• _Problem set_:
1. Answer these questions from the article about Dzhokhar Tsarnaev's phone call to his mother:
(a) What has Tsarnaev been charged with?
(b) Which news program aired the report?
(c) For how many years did the Tsarnaev family live together in Massachusetts?
2. In the article about Dzhokhar Tsarnaev's phone call, can you write out the part that opens with the words containing "Boston marathon bombing suspect Dzhokhar Tsarnaev has" and closes with "Channel 4 News."?

Musa Sadulayev / AP, file

Zubeidat Tsarnaeva, mother of the two Boston bombing suspects.

Boston marathon bombing suspect Dzhokhar Tsarnaev has spoken to his mother in Russia for the first time since he was charged, according to a report that includes a recording of his phone call to her from a Massachusetts prison.

“They are giving me rice and chicken now,” he is heard to say in response to her questions about his health and treatment.

FBI via AFP - Getty Images

Boston Marathon bombing suspect Dzhokhar Tsarnaev.

At the Tsarnaev family home in the Russian province of Dagestan, Zubeidat Tsarnaev played part of a recording of the conversation from her smartphone to journalist Nick Sturdee for a report that aired on Britain’s Channel 4 News.

She also said her son was receiving financial support, and that somebody had opened a bank account in his name.

Tsarnaev, 19, is in a federal prison hospital in Massachusetts and has been charged with using a weapon of mass destruction. Three people were killed and 264 injured when two bombs exploded near the Boston marathon finish line on April 15.

He could face the death penalty. His older brother, Tamerlan, was killed in a firefight with police.

Tsarnaev was injured in the firefight. In the phone call, Zubeidat asks her son if he is in pain.

''No of course not, I'm already eating and have been for a long time,” he replies. “They are giving me rice and chicken now, everything's fine.''

She is heard sobbing on the call. He tries to reassure her, saying: ''Everything is good, please don't say anything.”

Zubeidat also told Channel 4 News that her son assured her he did not need any money from his family.

She said: “He said ‘'Mama, do not worry about me. I do have money. Somebody opened an account for me and people send me money here and I do have lots of money.'”

She said she asked him how much money he had and he replied: “Thousands [sic] dollars.”

Sturdee also interviewed Tsarnaev’s father, Anzor, and asked him about the 12 years in which the Tsarnaev family lived together in Massachusetts.

“I loved the USA. I really did," Anzor told Sturdee. “I loved the USA. Until it killed my son.”

Both parents insisted Tsarnaev did not discuss his guilt or innocence over the crime in the phone call.

“It is terrible what happened, but I know that my kids did not do it,” Zubeidat said in English.

Saved data entries:
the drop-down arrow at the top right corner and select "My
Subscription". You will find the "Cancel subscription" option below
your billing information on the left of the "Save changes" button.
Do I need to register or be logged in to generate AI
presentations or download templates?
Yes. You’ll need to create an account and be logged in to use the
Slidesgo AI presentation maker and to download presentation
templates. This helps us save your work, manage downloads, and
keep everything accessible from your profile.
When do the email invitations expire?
---
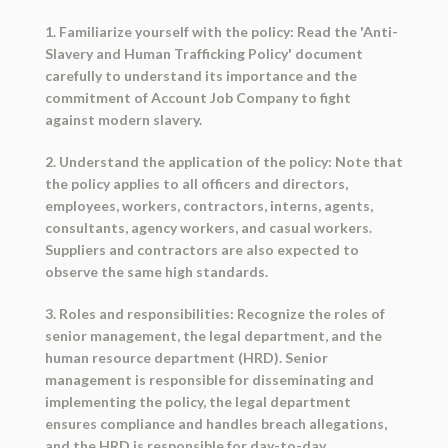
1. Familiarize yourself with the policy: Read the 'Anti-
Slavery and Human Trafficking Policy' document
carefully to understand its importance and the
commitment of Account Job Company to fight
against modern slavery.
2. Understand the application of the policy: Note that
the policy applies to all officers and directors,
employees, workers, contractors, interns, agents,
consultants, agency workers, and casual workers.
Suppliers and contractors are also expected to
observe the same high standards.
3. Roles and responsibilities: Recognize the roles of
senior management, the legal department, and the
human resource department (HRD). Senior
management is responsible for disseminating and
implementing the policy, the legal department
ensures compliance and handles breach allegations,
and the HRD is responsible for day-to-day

• _Answers by item_:
1.
(a) Using a weapon of mass destruction.
(b) Britain's Channel 4 News.
(c) 12 years.

2.
Boston marathon bombing suspect Dzhokhar Tsarnaev has spoken to his mother in Russia for the first time since he was charged, according to a report that includes a recording of his phone call to her from a Massachusetts prison.

“They are giving me rice and chicken now,” he is heard to say in response to her questions about his health and treatment.

FBI via AFP - Getty Images

Boston Marathon bombing suspect Dzhokhar Tsarnaev.

At the Tsarnaev family home in the Russian province of Dagestan, Zubeidat Tsarnaev played part of a recording of the conversation from her smartphone to journalist Nick Sturdee for a report that aired on Britain’s Channel 4 News.